Will die Kleinen   noch so lange wie möglich sehen, der Winter ist noch lang genug.

Gruß Andreas


----------



## Hawk0210 (20. Okt. 2007)

*AW: Trostloser Anblick*

Hallo Rainer 

Bei mir sieht es auch schon so aus wie bei dir könnte  !!
Freu mich schon aufs nächste jahr!!!


----------



## ra_ll_ik (20. Okt. 2007)

*AW: Trostloser Anblick*

Moin Rainer,
sag mal ist dir was in den Teich geweht ?  

Wie war das nochmal mit "Koiteich...Gartenteich..." ?

Nicht böse sein, der Onkel macht nur Spaß  

Ich kann jetzt schon den Herbst und den nahen Winter nicht mehr riechen....obwohl wir bei uns selten mal richtigen Winter haben oder gar bekommen.

PS: Mein Arbeitskollege ist heute morgen Richtung Malle geflogen.......


----------



## karsten. (20. Okt. 2007)

*AW: Trostloser Anblick*



			
				rainthanner schrieb:
			
		

> igitt - ...und das nun für sechs lange Monate:
> 
> 
> 
> ...




muss ja nicht   

hier ein paar Beispiele für den weiteren Ausbau  

mfG


----------



## katja (21. Okt. 2007)

*AW: Trostloser Anblick*

hallo ihr!

oder wie wär´s denn mit sowas


----------



## midnite (21. Okt. 2007)

*AW: Trostloser Anblick*



			
				katja schrieb:
			
		

> hallo ihr!
> 
> oder wie wär´s denn mit sowas



Hallo Katja,

hab ich schon.....

allerdings heißt bei mir die Überdachung "badezimmer" und der Schwimmteich heißt "Wanne"


----------



## w54wolle (21. Okt. 2007)

*AW: Trostloser Anblick*

Hallo Rainer !  
Bei mir ist es in etwa so wie bei Buratino (Andreas), meine Fische fressen auch noch, natürlich nicht mehr so viel wie im Sommer.
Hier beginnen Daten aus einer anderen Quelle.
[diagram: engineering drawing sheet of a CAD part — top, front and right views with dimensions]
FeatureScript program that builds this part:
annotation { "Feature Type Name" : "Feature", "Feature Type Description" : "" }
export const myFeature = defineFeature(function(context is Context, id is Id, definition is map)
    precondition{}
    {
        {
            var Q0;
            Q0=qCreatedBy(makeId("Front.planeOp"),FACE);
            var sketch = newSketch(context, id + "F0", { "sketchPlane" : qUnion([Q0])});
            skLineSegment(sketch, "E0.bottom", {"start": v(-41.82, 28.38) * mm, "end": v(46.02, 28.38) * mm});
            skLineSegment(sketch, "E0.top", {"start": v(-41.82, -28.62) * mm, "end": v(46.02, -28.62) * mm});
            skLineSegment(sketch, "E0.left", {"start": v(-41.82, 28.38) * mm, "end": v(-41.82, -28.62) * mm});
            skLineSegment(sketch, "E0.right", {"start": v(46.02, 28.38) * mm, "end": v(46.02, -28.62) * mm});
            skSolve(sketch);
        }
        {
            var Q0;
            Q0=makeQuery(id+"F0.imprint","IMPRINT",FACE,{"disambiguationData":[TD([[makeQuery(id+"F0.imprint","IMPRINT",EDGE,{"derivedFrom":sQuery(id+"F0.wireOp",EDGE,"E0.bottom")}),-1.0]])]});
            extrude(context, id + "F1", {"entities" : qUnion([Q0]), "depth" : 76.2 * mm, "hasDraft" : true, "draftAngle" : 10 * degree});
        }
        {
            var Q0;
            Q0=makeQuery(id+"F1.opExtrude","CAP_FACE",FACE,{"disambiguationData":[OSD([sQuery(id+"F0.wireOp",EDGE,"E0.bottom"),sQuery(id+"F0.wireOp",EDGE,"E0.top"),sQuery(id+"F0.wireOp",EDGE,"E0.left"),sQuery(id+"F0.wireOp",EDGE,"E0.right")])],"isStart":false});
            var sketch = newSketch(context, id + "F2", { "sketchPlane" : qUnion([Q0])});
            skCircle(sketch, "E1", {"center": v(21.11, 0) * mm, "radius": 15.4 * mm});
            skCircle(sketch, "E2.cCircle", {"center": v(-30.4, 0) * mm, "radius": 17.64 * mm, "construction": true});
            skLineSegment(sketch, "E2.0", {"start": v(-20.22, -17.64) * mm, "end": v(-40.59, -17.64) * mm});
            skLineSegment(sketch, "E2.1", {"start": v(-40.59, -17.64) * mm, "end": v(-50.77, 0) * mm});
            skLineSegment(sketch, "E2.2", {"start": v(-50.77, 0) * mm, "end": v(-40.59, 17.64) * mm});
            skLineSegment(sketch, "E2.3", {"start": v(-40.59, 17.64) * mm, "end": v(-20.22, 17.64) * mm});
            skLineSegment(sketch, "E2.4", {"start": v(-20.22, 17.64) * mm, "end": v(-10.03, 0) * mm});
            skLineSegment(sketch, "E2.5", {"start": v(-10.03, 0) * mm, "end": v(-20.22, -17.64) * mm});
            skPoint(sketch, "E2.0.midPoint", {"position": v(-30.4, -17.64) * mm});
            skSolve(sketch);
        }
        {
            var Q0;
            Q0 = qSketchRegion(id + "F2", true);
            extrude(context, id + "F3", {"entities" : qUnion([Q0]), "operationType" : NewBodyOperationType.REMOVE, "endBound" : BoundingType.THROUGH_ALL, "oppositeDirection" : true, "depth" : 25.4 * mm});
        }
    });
Liegt wohl auch daran, das ich nur ca. 10 km von Andreas entfernt bin. Also kommt die Winterruhe bei uns etwas später und wir sehen unsere "Lieblinge" etwas länger : aber im Fall es Dich tröstet, auch wir werden um den trostlosen Anblick nicht gänzlich herumkommen und wir freuen uns dann auf's Frühjahr, wenn alles wieder  ist.


----------



## Alex45525 (21. Okt. 2007)

*AW: Trostloser Anblick*

Hallo Zusammen,

auch ich denke gerade darüber nach, wie ich meinen Teich winterfest mache.

Allerdings haben wir keine Kois. Haltet Ihr die Isolation bei einer Teichtiefe von ca. 1m trotzdem für notwendig? Wie reagieren Fische und vor allem Pflanzen auf diese "Abdunklung" - 6 Monate sind nunmal keine kurze Zeit?

Viele Grüße
Alex


----------



## Thomas_H (21. Okt. 2007)

*AW: Trostloser Anblick*

Hi Alex,
wenn du keine Kois hast, dann brauchst du auch nix zu machen.

Eisfreihalter druff und fertig : 

Bei Laubfall solltest du aber besser mit einem Netz abdecken.


@Rainer,
sieht übel aus;- war nen blöder Sommer


----------



## DaPhilipp (21. Okt. 2007)

*AW: Trostloser Anblick*

Nabend zusammen !!

Bei mir siehts ähnlich aus ! Da meine Süssen ja noch ziemlich klein sind, hab ich auch schonmal alles verpackt !   Ausserdem hab ich noch nen "Winterfilter" gebaut und ein Heizkabel im Teich verlegt ! Erster Probebetrieb war zufriedenstellend ! 

Kuckt Euch an die Bescherung ! Das andere Bild is von gestern früh !


----------



## Alex45525 (21. Okt. 2007)

*AW: Trostloser Anblick*

Hallo Thomas_H.,

vielen Dank für Deine Antwort.

Einen Eisfreihalter habe ich bereits besorgt. Allerdings nur so ein zweiteiliges Styroporteil ohne Luftpumpe und sonstigen Schnickschnack. Mit Rohr. Aber viel Angst habe ich eigentlich nicht. Nachdem ich eben gerade die Suchfunktion benutzt habe, war klar, dass es hier im Ruhrgebiet wohl nicht so dicke kommt, dass man weitere Maßnahmen treffen muss.

Gruß, Alex


----------



## pepo (22. Okt. 2007)

*AW: Trostloser Anblick*

Ich hab da mal ne allgemeine Frage zu den "schönen" blauen Kugeln: 

Was passiert wenn es windig ist ?????????

__ Fliegen die dann nicht weg ??? 

gruß
Peter


----------



## midnite (22. Okt. 2007)

*AW: Trostloser Anblick*

Hallo Alex,
mein Teich hat bisher 2 Winter ohne jegliches an Eisfreihalter bei eine Tiefe von 90cm durchlebt. ich habe irgendwo gelesen, dass es sogar besser ist (bei naturnahen Teiche) Mutter Natur walten zu lassen.
Die Bitterlinge, Elritzen __ Frösche und Pflanzen waren im Frühjahr wieder munter.


----------



## Annett (22. Okt. 2007)

*AW: Trostloser Anblick*

Moin zusammen.

Und hier mal noch ein Link zum Thema Eisfreihalter.
Da haben einige ihre Meinung dazu schon vor einem Monat kundgetan......


----------



## rainthanner (22. Okt. 2007)

*AW: Trostloser Anblick*



			
				pepo schrieb:
			
		

> Ich hab da mal ne allgemeine Frage zu den "schönen" blauen Kugeln:
> 
> Was passiert wenn es windig ist ?????????
> 
> ...


 
Hallo Peter, 

bei windig passiert nichts. Bei stürmisch kann es vorkommen, dass die oberste Schicht ans Ende des Teiches rollt. 
Wenn nur mit einer Schicht Kugeln abgedeckt ist, passiert auch bei Sturm nichts, da sie vom Wasser angesaugt sind. 


Gruß Rainer


----------